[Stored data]
————
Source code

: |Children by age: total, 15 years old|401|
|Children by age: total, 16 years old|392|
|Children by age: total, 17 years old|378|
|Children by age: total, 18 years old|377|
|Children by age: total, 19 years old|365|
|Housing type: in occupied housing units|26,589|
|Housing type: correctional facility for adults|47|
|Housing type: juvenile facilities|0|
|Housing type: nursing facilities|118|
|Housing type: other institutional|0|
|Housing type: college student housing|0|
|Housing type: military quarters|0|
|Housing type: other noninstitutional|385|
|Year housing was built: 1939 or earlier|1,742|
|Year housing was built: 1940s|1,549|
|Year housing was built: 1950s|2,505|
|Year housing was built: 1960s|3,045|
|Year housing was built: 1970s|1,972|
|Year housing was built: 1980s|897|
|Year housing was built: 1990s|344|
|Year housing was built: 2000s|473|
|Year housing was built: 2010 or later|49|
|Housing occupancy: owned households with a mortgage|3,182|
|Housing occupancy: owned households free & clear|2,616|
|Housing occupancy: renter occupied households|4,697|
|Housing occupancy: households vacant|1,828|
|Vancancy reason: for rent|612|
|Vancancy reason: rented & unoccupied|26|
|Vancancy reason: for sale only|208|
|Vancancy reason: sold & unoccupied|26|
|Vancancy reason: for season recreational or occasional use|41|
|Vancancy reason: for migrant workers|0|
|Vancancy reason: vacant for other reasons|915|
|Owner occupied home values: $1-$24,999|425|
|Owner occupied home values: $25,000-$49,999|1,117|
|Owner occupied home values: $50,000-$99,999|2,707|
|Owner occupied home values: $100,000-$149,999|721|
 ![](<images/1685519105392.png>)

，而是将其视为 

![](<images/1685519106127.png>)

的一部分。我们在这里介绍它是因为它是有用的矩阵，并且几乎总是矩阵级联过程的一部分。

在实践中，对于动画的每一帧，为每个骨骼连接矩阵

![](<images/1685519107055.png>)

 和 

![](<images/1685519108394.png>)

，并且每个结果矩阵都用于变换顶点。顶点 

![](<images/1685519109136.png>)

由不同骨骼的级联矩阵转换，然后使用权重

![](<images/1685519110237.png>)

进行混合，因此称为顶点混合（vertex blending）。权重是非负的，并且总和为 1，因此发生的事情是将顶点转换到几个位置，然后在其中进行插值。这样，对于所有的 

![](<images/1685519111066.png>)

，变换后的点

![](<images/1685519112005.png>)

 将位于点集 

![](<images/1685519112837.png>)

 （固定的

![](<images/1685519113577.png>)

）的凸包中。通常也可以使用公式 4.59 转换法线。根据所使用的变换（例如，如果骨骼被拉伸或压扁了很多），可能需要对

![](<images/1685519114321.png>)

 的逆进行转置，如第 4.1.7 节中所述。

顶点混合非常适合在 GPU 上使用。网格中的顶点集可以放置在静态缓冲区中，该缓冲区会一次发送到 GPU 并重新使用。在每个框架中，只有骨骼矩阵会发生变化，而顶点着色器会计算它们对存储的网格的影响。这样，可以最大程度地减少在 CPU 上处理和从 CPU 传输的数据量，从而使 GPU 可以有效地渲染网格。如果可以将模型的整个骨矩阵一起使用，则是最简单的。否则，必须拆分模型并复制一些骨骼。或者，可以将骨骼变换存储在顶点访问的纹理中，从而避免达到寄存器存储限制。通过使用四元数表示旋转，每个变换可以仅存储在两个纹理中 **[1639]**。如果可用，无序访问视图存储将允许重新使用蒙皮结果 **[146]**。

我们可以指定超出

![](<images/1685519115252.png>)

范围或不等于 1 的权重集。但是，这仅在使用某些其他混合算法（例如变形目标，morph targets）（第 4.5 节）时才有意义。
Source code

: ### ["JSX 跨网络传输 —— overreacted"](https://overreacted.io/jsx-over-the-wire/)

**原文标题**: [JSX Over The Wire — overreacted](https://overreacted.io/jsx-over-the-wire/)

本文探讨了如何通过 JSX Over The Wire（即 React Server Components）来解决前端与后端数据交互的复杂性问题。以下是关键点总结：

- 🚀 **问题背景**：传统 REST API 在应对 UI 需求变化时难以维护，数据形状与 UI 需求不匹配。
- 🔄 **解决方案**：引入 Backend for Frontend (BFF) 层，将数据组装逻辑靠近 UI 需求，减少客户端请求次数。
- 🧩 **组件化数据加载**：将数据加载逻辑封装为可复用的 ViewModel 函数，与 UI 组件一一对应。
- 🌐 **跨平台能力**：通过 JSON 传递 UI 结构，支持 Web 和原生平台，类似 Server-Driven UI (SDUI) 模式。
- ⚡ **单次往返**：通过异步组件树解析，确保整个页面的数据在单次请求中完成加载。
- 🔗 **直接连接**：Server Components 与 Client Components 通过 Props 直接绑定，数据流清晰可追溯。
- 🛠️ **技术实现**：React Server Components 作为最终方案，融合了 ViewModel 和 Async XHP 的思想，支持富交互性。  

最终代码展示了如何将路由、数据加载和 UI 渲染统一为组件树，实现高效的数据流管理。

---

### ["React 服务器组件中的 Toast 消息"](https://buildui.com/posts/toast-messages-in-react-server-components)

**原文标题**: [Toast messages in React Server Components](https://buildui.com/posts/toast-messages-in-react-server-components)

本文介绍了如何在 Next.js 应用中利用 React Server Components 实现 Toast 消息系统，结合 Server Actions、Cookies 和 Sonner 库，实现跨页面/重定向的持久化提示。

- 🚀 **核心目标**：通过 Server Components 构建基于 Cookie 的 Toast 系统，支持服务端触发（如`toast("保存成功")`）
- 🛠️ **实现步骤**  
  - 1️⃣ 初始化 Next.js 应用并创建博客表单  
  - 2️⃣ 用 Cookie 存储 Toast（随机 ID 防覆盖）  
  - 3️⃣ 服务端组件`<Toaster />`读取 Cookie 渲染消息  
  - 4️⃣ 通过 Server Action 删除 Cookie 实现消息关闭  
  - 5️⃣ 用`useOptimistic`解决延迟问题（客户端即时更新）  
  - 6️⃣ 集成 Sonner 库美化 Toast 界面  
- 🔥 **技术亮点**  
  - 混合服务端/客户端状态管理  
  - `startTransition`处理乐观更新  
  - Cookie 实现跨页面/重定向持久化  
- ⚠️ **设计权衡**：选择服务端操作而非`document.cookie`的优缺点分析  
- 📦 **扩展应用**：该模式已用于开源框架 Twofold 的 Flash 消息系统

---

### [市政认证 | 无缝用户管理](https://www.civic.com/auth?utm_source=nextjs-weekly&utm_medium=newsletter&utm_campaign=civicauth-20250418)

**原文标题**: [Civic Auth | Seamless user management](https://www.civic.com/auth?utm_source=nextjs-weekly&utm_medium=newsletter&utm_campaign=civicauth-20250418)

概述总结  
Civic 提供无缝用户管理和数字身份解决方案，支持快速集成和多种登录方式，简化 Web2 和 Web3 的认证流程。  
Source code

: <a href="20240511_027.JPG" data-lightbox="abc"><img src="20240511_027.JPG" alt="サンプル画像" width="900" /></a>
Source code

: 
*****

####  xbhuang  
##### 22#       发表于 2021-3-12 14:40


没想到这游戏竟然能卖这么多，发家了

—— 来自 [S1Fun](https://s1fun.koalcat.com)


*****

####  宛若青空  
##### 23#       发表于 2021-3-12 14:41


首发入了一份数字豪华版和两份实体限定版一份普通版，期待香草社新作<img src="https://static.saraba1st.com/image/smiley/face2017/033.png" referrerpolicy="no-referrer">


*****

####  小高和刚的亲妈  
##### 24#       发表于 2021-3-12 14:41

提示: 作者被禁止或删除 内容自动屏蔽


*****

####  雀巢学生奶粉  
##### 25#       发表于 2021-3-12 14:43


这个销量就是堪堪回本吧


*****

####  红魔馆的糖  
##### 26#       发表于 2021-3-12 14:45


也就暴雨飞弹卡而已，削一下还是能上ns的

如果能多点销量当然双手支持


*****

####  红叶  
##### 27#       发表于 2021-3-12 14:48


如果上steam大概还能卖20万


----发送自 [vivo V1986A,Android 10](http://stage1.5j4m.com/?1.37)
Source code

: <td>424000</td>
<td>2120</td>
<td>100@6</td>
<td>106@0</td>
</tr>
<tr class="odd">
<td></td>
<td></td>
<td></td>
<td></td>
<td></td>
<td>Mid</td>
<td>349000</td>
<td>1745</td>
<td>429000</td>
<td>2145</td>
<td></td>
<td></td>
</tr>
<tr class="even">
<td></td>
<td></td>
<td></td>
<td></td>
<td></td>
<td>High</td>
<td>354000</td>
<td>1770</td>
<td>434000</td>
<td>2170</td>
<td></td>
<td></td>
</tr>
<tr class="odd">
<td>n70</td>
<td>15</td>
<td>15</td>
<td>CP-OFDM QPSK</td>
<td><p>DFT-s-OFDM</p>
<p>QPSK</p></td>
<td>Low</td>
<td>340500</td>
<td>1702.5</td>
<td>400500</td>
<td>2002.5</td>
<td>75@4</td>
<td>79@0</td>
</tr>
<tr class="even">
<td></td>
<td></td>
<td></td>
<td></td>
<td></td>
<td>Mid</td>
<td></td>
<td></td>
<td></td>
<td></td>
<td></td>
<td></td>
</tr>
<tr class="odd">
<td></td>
————
== EXERCISE PROMPT ==
Which lines in the rows contain the string "buildui"? Copy each of those lines in full.

== RESPONSE BOX ==
### ["React 服务器组件中的 Toast 消息"](https://buildui.com/posts/toast-messages-in-react-server-components)
**原文标题**: [Toast messages in React Server Components](https://buildui.com/posts/toast-messages-in-react-server-components)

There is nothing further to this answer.